In security, speed and reliability, wireless networks have their limits, but that is not what IT directors who have implemented them tend to talk about. They seemingly can’t help but talk about the effect wireless has in the classroom, and that is something worth considering. “I wish we had this when I was teaching,” says Olentangy’s Pomeroy. .

A well-installed wireless network will win your heart and convert end-users. Here are some best practices from districts that love their wireless LANs.

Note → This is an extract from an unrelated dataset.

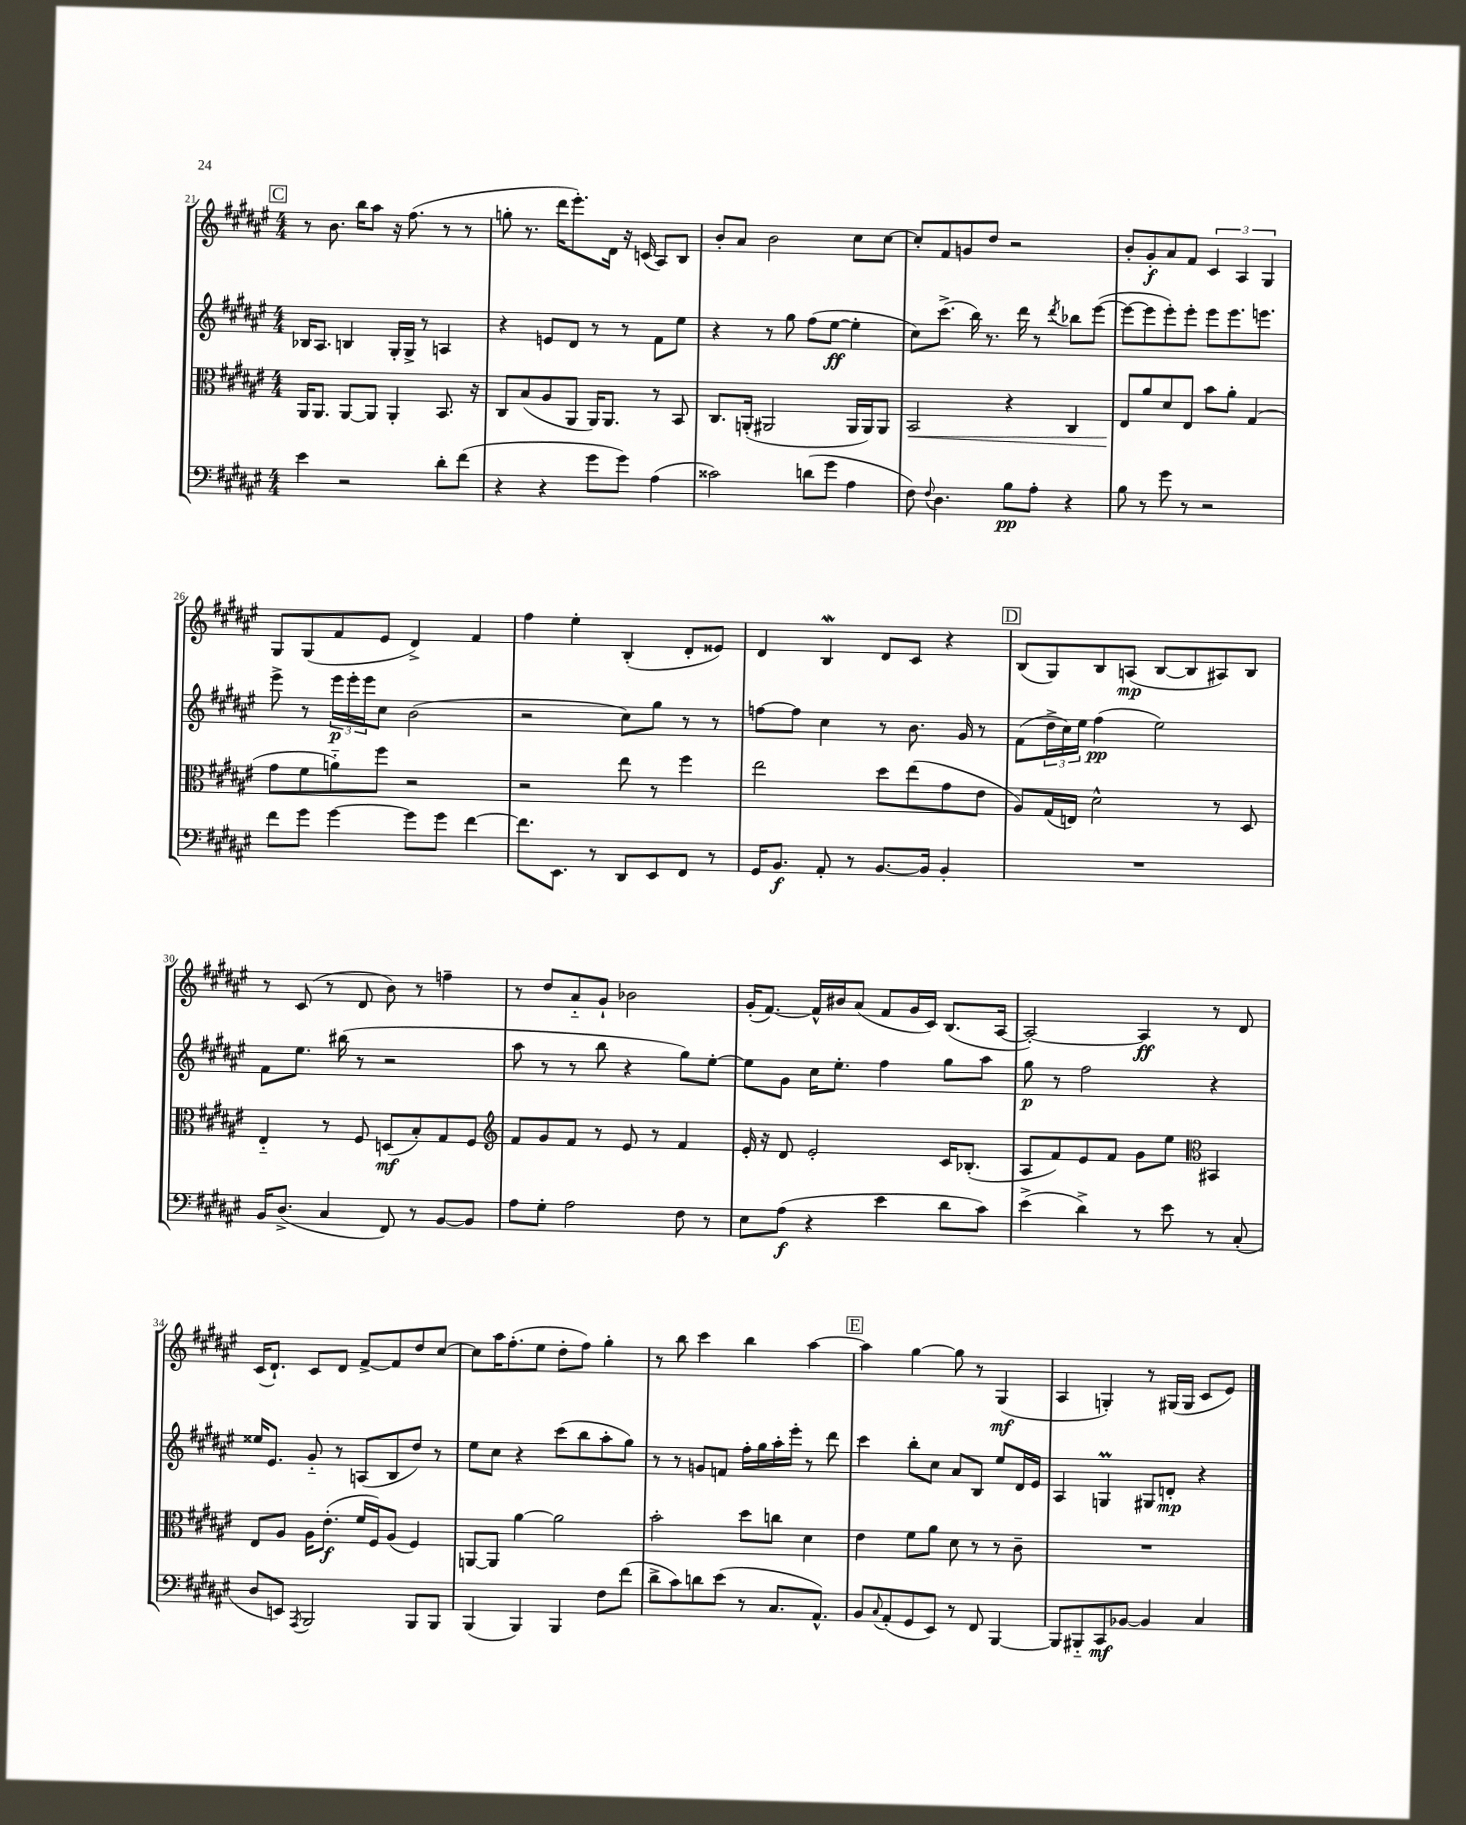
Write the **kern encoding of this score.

  • Put one access point near the ceiling in each classroom.
  • Buy access points with variable power. Turn each one down to the lowest setting that still covers the room.
  • If you can change antennas, experiment with different ones to determine the best coverage.
  • Map out which rooms will work on which channels to minimize overlap.
  • Anticipate an increase in demand for bandwidth and shore up your district’s backbone.
  • Either keep sensitive administrative systems off the wireless network or implement an authentication system that can distinguish between teachers and students.
  • Protect the network with passwords and encryption.
  • Buy laptops with built-in wireless cards.
  • Different laptop batteries have different lifespans. Choose one that lasts.\
  • Can’t cover the whole school? Create mobile computer labs by putting 30 wireless laptops on a cart with an access point.

The Wireless Advantage

Wireless networks can save schools money because they drastically reduce both the need to run cables through walls and ceilings, and the need to buy lots of hubs and switches to accommodate the cables.

At C.W. TeWinkle Middle School in Costa Mesa, Calif., where more than 70 percent of the students qualify for a free or reduced-price lunch, bringing Ethernet cable to the school’s classrooms three years ago would have carried a prohibitive $250,000 price tag for the Newport Mesa Unified School District. Instead, with only about seven access points and some minimal cabling, the district built a serviceable schoolwide wireless network, says educational technology director Steven Glyer. Wireless broke Te Winkle through the Digital Divide without the expense of breaking up its walls.